Colorado veterans of the famed World War II Tuskegee Airmen were honored for their service today as new signs for the "Tuskegee Airmen Memorial Highway" were displayed for the first time by Gov. Bill Ritter, Colorado Department of Transportation executive director Russell George and sponsors of the bill that designated the new memorial highway.
Surrounded by uniforms and memorabilia at the Blair-Caldwell African American Research Library, House Assistant Majority Leader Terrance Carroll, D-Denver, unveiled the signs that honor the civil rights pioneers who helped make the unit of African-American pilots and crew members legendary.
"We talk a lot about our World War II veterans. We talk a lot about our heroes. But I can't think of any truer heroes," Carroll said, according to an article in the Rocky Mountain News. "They fought for this country when this country wouldn't fight for them."

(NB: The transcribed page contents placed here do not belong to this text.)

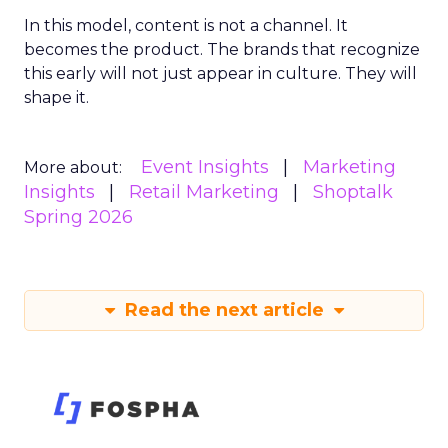
In this model, content is not a channel. It
becomes the product. The brands that recognize
this early will not just appear in culture. They will
shape it.
Event Insights
Marketing
More about:
Insights
Retail Marketing
Shoptalk
Spring 2026
Read the next article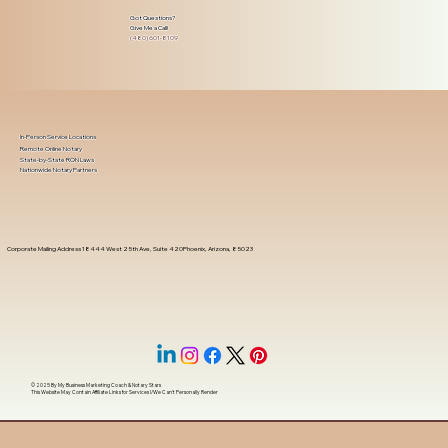
Got Questions?
Give Me a Call!
(480) 601-8109
In-Person Service Locations
Remote Online Notary
State-by-State RON Laws
Nationwide Notary Partners
Corporate Mailing Address 18444 West 25th Ave, Suite 420Phoenix, Arizona, 85023
© 2025 By
My Business Marketing Coach
&
Notary Stars
This Website May Contain Affiliate Links for Services I/We Can't Personally Render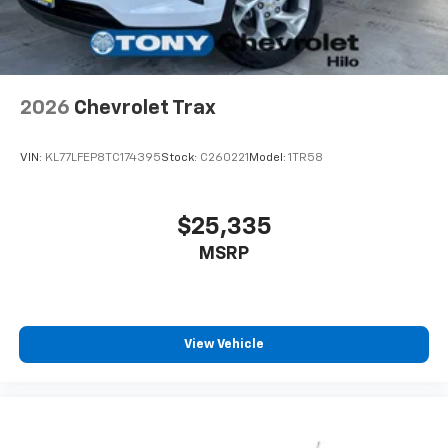
2026
Chevrolet Trax
VIN:
KL77LFEP8TC174395
Stock:
C260221
Model:
1TR58
$25,335
MSRP
View Vehicle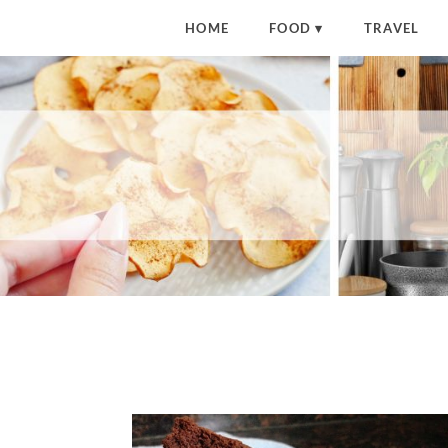
HOME
FOOD
TRAVEL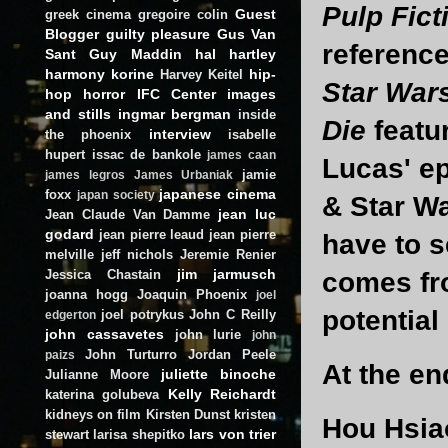
Pulp Fict
Guest
greek cinema
gregoire colin
Blogger
guilty pleasure
Gus Van
referenc
Sant
Guy Maddin
hal hartley
harmony korine
hip-
Harvey Keitel
Star War
hop
horror
IFC Center
images
and stills
ingmar bergman
inside
Die
featu
interview
the phoenix
isabelle
hupert
issac de bankole
james caan
Lucas' e
jamie
james legros
James Urbaniak
japanese cinema
foxx
japan society
& Star Wa
jean luc
Jean Claude Van Damme
godard
jean pierre leaud
jean pierre
have to s
melville
jeff nichols
Jeremie Renier
jim jarmusch
Jessica Chastain
comes fro
joanna hogg
Joaquin Phoenix
joel
potential
joel potrykus
John C Reilly
edgerton
john cassavetes
john lurie
john
John Turturro
Jordan Peele
paizs
At the e
juliette binoche
Julianne Moore
Kelly Reichardt
katerina golubeva
kidneys on film
Kirsten Dunst
kristen
Hou Hsiao
lars von trier
stewart
larisa shepitko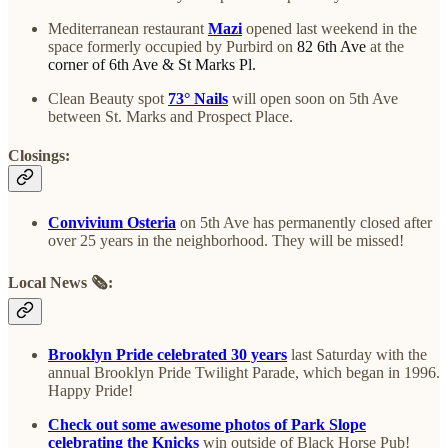
Mediterranean restaurant
Mazi
opened last weekend in the
space formerly occupied by Purbird on
82 6th Ave
at the
corner of 6th Ave & St Marks Pl.
Clean Beauty spot
73° Nails
will open soon on 5th Ave
between St. Marks and Prospect Place.
Closings:
Convivium Osteria
on 5th Ave has permanently closed after
over 25 years in the neighborhood. They will be missed!
Local News
🗞️
:
Brooklyn Pride celebrated 30 years
last Saturday with the
annual Brooklyn Pride Twilight Parade, which began in 1996.
Happy Pride!
Check out some awesome photos of Park Slope
celebrating the Knicks
win outside of Black Horse Pub!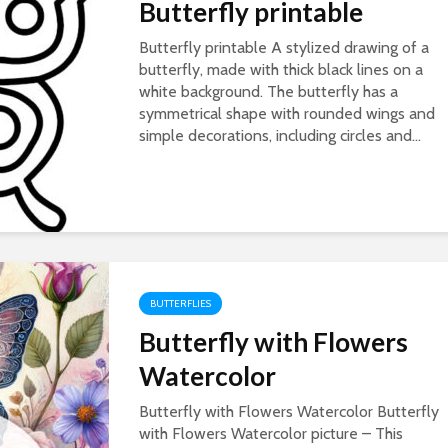
Butterfly printable
Butterfly printable A stylized drawing of a
butterfly, made with thick black lines on a
white background. The butterfly has a
symmetrical shape with rounded wings and
simple decorations, including circles and...
BUTTERFLIES
Butterfly with Flowers
Watercolor
Butterfly with Flowers Watercolor Butterfly
with Flowers Watercolor picture – This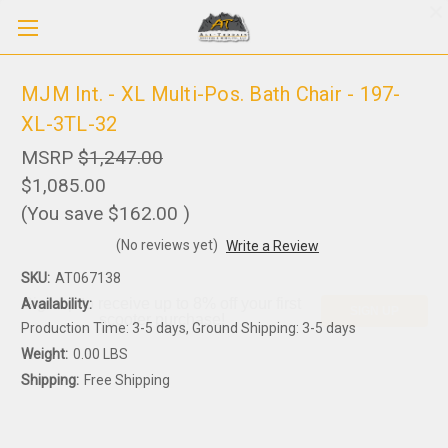
MJM Int. - XL Multi-Pos. Bath Chair - 197-
XL-3TL-32
MSRP
$1,247.00
$1,085.00
(You save
$162.00
)
(No reviews yet)
Write a Review
SKU:
AT067138
Sign up to receive up to 8% off your first
Availability:
SIGN UP
scooter purchase!
Production Time: 3-5 days, Ground Shipping: 3-5 days
Weight:
0.00 LBS
Shipping:
Free Shipping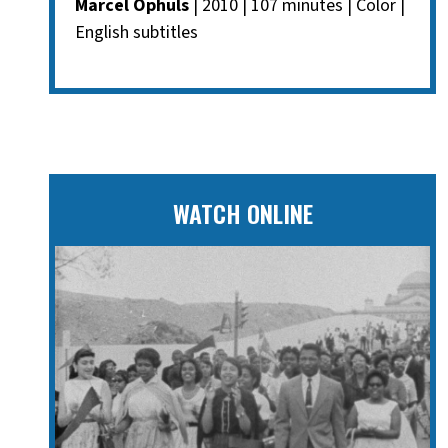
Marcel Ophuls
| 2010 | 107 minutes | Color |
English subtitles
WATCH ONLINE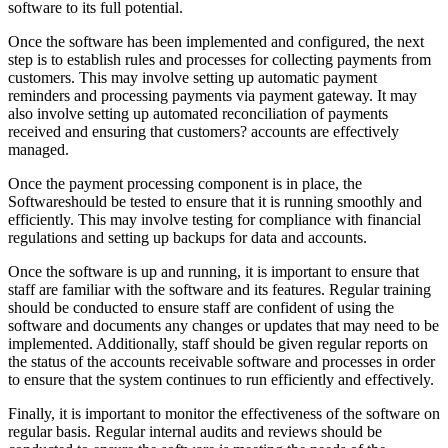
software to its full potential.
Once the software has been implemented and configured, the next
step is to establish rules and processes for collecting payments from
customers. This may involve setting up automatic payment
reminders and processing payments via payment gateway. It may
also involve setting up automated reconciliation of payments
received and ensuring that customers? accounts are effectively
managed.
Once the payment processing component is in place, the
Softwareshould be tested to ensure that it is running smoothly and
efficiently. This may involve testing for compliance with financial
regulations and setting up backups for data and accounts.
Once the software is up and running, it is important to ensure that
staff are familiar with the software and its features. Regular training
should be conducted to ensure staff are confident of using the
software and documents any changes or updates that may need to be
implemented. Additionally, staff should be given regular reports on
the status of the accounts receivable software and processes in order
to ensure that the system continues to run efficiently and effectively.
Finally, it is important to monitor the effectiveness of the software on
regular basis. Regular internal audits and reviews should be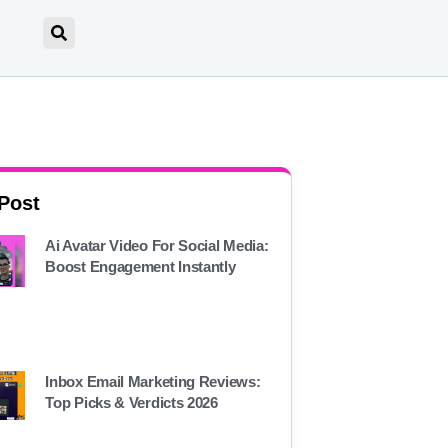
 Post
Ai Avatar Video For Social Media:
Boost Engagement Instantly
Inbox Email Marketing Reviews:
Top Picks & Verdicts 2026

From 1941 through 1946, over 990 African-American pilots earned their wings at Alabama's Tuskegee Army Air Field, receiving commissions and pilot wings. Black navigators, bombardiers and gunnery crews were trained elsewhere in the country. Four hundred fifty of the pilots served in North Africa, Sicily and Italy.
Colorado becomes the second state in the union to honor its Tuskegee Airmen veterans with a highway memorial.
The Tuskegee Airmen Memorial Highway is designated along I-70 between Brighton Boulevard and Tower Road.
Carroll was the house sponsor of the resolution designating the Tuskegee Airmen Memorial Highway.